▶ **Text under study**:
=== Begin Enclosure ===

|Year : 2016 | Volume
| Issue : 5 | Page : 565-568
Desquamative gingivitis mimicking mild gingivitis
Shravanthi Raghav Yajamanya, Praveen Jayaram, Anirban Chatterjee
Department of Periodontology and Oral Implantology, The Oxford Dental College, Bengaluru, Karnataka, India
|Date of Submission||28-Jun-2016|
|Date of Acceptance||22-Oct-2016|
|Date of Web Publication||17-Oct-2017|
Shravanthi Raghav Yajamanya
Department of Periodontics and Oral Implantology, The Oxford Dental College, Bengaluru - 560 068, Karnataka
Source of Support: None, Conflict of Interest: None
| Abstract|| |
The aim of this report is to diagnose the cause for episodic, shifting type of mild inflammation in the isolated areas of gingiva noted by the patient for 1 year. A 33-year-old female patient presented with a chief complaint of mild pain and occasional burning sensation confined to the gingiva to the Department of Periodontology and Oral Implantology. Clinical presentation of the gingiva was seen to mimic mild form of gingivitis for 1 year, with no noted systemic involvement gingival biopsy was performed. The presence of Tzanck cell was noted along with intraepithelial split pointing toward pemphigus. Thus, the study concludes that thorough and meticulous gingival examination can reveal the picture of underlying systemic alterations and is the key for early diagnosis and prompt treatment.
Keywords: Desquamative gingivitis, gingivitis, intraepithelial split, pemphigus, Tzanck cell
|How to cite this article:|
Yajamanya SR, Jayaram P, Chatterjee A. Desquamative gingivitis mimicking mild gingivitis. J Indian Soc Periodontol 2016;20:565-8
| Introduction|| |
Desquamative gingivitis (DG) is a descriptive term for nonspecific gingival manifestation associated with different diseases. Different types of mucocutaneous disorders represent gingival manifestations as either desquamative lesions or in the form of gingival ulceration. The most important diseases are: Lichen planus, pemphigoid, pemphigus, erythema multiforme as well as allergic stomatitis and psoriasis vulgaris.
The standard in making a clinical diagnosis of DG: Erythema of gingiva not caused by dental plaque, desquamation of gingiva, other intraoral and sometimes extraoral lesions, and mouth soreness due to spicy food items.
Pemphigus, named by Wichman in 1791, is a group of chronic bulbous diseases. The term pemphigus once included most bulbous skin eruptions, but with the advent of sophisticated diagnostic tests, bulbous diseases have been reclassified. Pemphigus characterized by blisters found intradermally when seen histologically and immunologically by finding the presence of IgG antibody in circulation and directed against the cell surface of keratinocytes is clinically includes a group of autoimmune diseases resulting in blister formation of the skin and mucous membranes.
Pemphigus vulgaris, pemphigus foliaceus, and paraneoplastic pemphigus are the three main subtypes. 70% of pemphigus cases are that of pemphigus vulgaris approximately.

=== End Enclosure ===

▶ **Instructions**:
1) According to the case report on desquamative gingivitis, why does the term pemphigus no longer cover most bulbous skin eruptions?
2) Resume the case report on desquamative gingivitis, starting right after its last sentence.

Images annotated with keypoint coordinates
=== Begin Enclosure ===

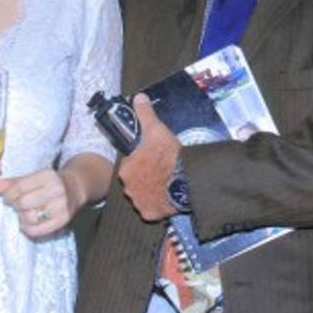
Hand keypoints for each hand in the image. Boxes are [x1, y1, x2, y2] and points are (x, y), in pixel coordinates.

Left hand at [0, 167, 77, 238]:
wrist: (76, 186)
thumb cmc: (50, 182)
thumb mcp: (34, 177)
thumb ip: (13, 182)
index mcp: (47, 176)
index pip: (19, 187)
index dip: (8, 195)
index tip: (8, 197)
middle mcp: (56, 190)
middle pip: (23, 203)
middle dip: (16, 206)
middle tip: (17, 205)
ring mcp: (61, 206)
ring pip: (30, 218)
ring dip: (21, 217)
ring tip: (24, 213)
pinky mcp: (63, 220)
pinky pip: (37, 230)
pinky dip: (28, 229)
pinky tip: (28, 222)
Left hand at [118, 94, 181, 220]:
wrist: (186, 180)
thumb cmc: (169, 155)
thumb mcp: (156, 130)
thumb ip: (145, 115)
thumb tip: (138, 98)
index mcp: (126, 168)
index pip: (131, 164)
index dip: (142, 160)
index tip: (153, 159)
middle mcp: (128, 188)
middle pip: (135, 181)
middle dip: (145, 177)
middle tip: (161, 171)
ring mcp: (139, 203)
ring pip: (143, 195)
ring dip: (151, 191)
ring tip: (166, 185)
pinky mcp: (150, 214)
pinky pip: (152, 209)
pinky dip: (158, 205)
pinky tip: (168, 198)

=== End Enclosure ===

▶ **Answers provided**:
1) The term once included most bulbous skin eruptions, but bulbous diseases have since been reclassified. That reclassification came with the advent of sophisticated diagnostic tests.

2)
Pemphigus vulgaris first affects the mucous membranes a couple of months before the appearance of cutaneous lesions. Clinically, pemphigus vulgaris shows the presence of typical bullae and ulcers on the skin. However, manifestations of oral mucosa are less characteristic, typically seen as multiple, erosions of the mucosa being chronic in nature or superficial ulcers of varying sizes and most of the times the bullae being ruptured. Hence, oral pemphigus vulgaris could result in longer diagnostic and treatment delays than cutaneous pemphigus, due to unfamiliar features, thus the treatment response and prognosis being adversely affected.
This article describes the case of a patient with gingival presentation mimicking mild gingivitis which eventually was diagnosed as pemphigus vulgaris.
| Case Report|| |
A 33-year-old female patient presented with a chief complaint of mild pain and occasional burning sensation confined to the gingiva to the Department of Periodontology and Oral Implantology. However, further investigation regarding the nature of the gingival presentation, patient stated that she has been experiencing episodic, shifting kind of gingival lesions for 1 year. From a general dentist, the patient had initially received supragingival scaling and tooth brushing instructions and was advised the use of ulcer relieving gel (Dologel); the patient, however, noted no improvement in the gingival presentation in spite of repeated phase I therapy.
Oral examination revealed mild to moderate inflammation of marginal gingiva and interdental papilla of teeth number 45 and 46. The presence of Nikolsky's sign was noted (i.e., the gingival surface when slightly scratched, the epithelium could be peeled away easily [Figure 1], [Figure 2], [Figure 3]). She had no lesions on the skin or the extraoral sites and her medical history showed no relevant findings. Pemphigus vulgaris, gingivitis, and erosive lichen planus were considered as the differential diagnosis.
On her second appointment, gingival biopsy was obtained from the advancing edge of the lesion of tooth number 45, [Figure 4], [Figure 5], [Figure 6], [Figure 7], [Figure 8] where areas of characteristic intraepithelial split may be observed by the pathologist [Figure 9]. On her third appointment (i.e. after 1 week), the gingival biopsy site showed a progressive eventful healing but her gingiva presented with an additional lesion of mild nature on tooth number 35 [Figure 10]. After her biopsy results were obtained, the patient was advised to use a synthetic corticosteroid, Kenacort in the form of oral ointment.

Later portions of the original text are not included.